Qualification of people, places, and things must be performed against a standard or set of criteria. Training must occur not only in the general aspects of the discipline but also in the details which apply, for example a clinical trial protocol. Written procedures must be in place, trained against and followed. Keeping written procedures current is one of the most demanding, but necessary aspects of this quality characteristic. Maintaining records and documentation which is accurate and complete cannot be overemphasized. Documenting data and events whether by hand or electronically is essential; however, it remains one of the quality activities that is the most difficult to convince people is critical. Keeping records is not viewed as fun by many people. Ensuring that all involved parties and systems are engaged when making changes is a management step that demands inclusiveness.

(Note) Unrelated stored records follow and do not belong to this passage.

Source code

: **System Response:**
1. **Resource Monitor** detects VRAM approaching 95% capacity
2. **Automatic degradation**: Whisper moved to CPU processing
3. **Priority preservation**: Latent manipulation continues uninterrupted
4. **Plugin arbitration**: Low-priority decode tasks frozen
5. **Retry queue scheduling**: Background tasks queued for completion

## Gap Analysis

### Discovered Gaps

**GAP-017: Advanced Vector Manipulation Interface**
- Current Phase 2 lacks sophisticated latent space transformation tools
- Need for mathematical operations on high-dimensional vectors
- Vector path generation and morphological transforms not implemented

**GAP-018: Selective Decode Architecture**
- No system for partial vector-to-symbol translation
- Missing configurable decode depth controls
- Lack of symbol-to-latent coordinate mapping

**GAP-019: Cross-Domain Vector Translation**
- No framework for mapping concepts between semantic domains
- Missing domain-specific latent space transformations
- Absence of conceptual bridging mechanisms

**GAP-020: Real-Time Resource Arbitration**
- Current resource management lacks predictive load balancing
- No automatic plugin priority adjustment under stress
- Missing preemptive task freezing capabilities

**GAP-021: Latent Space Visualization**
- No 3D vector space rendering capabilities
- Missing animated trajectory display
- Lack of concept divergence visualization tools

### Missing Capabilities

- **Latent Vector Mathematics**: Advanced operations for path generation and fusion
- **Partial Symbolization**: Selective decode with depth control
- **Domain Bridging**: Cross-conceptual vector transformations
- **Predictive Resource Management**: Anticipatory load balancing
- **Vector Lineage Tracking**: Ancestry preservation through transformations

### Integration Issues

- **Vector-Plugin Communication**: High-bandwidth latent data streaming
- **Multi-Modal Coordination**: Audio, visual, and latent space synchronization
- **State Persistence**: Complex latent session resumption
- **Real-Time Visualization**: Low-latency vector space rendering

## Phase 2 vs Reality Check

Operating under a management system that has identified the risks associated with the trial and which represent a critical to quality categorization along with any planned mitigation is a characteristic which evolved from the medical device manufacturing arena but has become an accepted and necessary practice throughout GXP. Learning and making changes based on implementing a corrective and preventive action program is also a process which was born in the medical device regulatory scheme but adds value to the clinical trial endeavor because it forces systematic change not just one off corrections. From the Quality Assurance standpoint auditing programs either internally or by external parties highlights not just the issues but also the successes in a program. Lastly having the involvement of management that is empowered to make changes and is committed to doing so when needed is key to completing the GXP scheme in general and GCP is particular.